ArcelorMittal : nationaliser ou exproprier ?
Le 27 novembre, profitant de leur niche parlementaire, les députés LFI ont fait adopter un projet de loi pour nationaliser ArcelorMittal par rachat de toutes ses actions au prix du marché, soit quelque 3 milliards d’euros.
Publié le 03/12/2025
Ce vote, par 148 voix de la gauche, l’abstention du RN et l’opposition de 40 députés macronistes, est surtout symbolique. Rejeté par le gouvernement, le projet n’a quasiment aucune chance d’être définitivement adopté. Son vote a pourtant été présenté comme « une victoire historique » par les députés de toute la gauche qui se prévalaient du soutien de 200 délégués syndicaux et quelques travailleurs du groupe Arcelor – qui en compte 15 000 dans le pays – rassemblés devant l’Assemblée.
On peut comprendre que des travailleurs, inquiets pour l’avenir après les 600 suppressions d’emplois annoncées par ArcelorMittal en avril dernier, avec des indemnités très faibles, cherchent un moyen de préserver leur avenir. Mais tous ceux, parmi les dirigeants politiques ou syndicaux, qui présentent la nationalisation comme une solution, mentent aux travailleurs, sèment des illusions et font diversion.
S’il y a un secteur industriel où la classe ouvrière a payé au prix fort l’arnaque des nationalisations, mises en œuvre par des gouvernements de droite puis de gauche, c’est bien la sidérurgie. Au début des années 1980, l’État a nationalisé les groupes Usinor et Sacilor confrontés à la chute de leur taux de profit et à la crise économique. Pour les actionnaires, en premier lieu la famille de Wendel, les nationalisations opérées en 1981 sous l’égide de la gauche, avec Mitterrand à l’Élysée, Mauroy à Matignon, et la complicité de ministres du PCF, ont été un miracle.

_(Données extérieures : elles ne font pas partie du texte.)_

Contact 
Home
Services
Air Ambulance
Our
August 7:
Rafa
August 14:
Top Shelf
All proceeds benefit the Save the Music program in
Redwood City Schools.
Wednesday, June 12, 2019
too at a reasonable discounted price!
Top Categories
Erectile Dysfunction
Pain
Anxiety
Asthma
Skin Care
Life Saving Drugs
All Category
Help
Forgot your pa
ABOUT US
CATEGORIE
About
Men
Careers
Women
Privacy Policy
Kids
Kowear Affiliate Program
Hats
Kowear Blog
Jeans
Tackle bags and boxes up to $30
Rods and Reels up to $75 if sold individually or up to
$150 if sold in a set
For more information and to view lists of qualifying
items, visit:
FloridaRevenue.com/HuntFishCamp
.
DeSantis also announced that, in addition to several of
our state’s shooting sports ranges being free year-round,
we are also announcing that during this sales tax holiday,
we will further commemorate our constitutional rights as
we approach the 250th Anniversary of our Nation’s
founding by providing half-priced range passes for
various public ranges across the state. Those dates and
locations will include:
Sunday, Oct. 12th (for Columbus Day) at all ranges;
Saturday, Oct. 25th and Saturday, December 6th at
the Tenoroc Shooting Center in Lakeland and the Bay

Des installations vieillissantes ont été rachetées par l’État au prix fort, permettant à cette vieille famille bourgeoise de réinvestir ses capitaux, sans la moindre perte, dans des secteurs bien plus profitables par le biais de son fonds d’investissement.
Pour les travailleurs, la nationalisation fut une saignée. L’État s’est chargé de supprimer des dizaines de milliers d’emplois, de restructurer le secteur, notamment en fusionnant Usinor et Sacilor, en fermant des usines, ruinant des villes entières comme Longwy en Lorraine ou Denain dans le Nord. En vingt ans, entre 1976 et 1995, les effectifs de la sidérurgie sont ainsi passés de 157 000 à moins de 40 000. Après avoir fait le sale travail et financé des investissements coûteux que les capitalistes ne voulaient pas faire, en 1995 l’État a privatisé de nouveau le groupe Usinor-Sacilor, racheté dix ans plus tard par Mittal.
Jean-Luc Mélenchon, admirateur de Mitterrand, Aurélie Trouvé, rapporteure de son projet pour LFI et Sophie Binet pour la CGT, qui ont vanté cette loi devant l’Assemblée, ne peuvent ignorer que ces années de politiques publiques visant à sauver la mise aux capitalistes privés ont entraîné la désolation de régions entières. En le passant sous silence, ils mentent aux travailleurs.
Mais ils font pire : en présentant la nationalisation comme un moyen de « renforcer la souveraineté industrielle de la France et sa capacité à produire de l’acier », ils enchaînent les travailleurs derrière leurs exploiteurs et ils alimentent la campagne nationaliste et protectionniste en cours. Pour faire voter sa loi, Aurélie Trouvé a même apporté sa pierre à la propagande guerrière en déclarant « l’acier, il y en a partout, dans la défense nationale, dans les automobiles […] dépendre de pays tiers est inimaginable ».
Pour se défendre face aux menaces, les travailleurs ne peuvent sûrement pas compter sur un État au service de la bourgeoisie.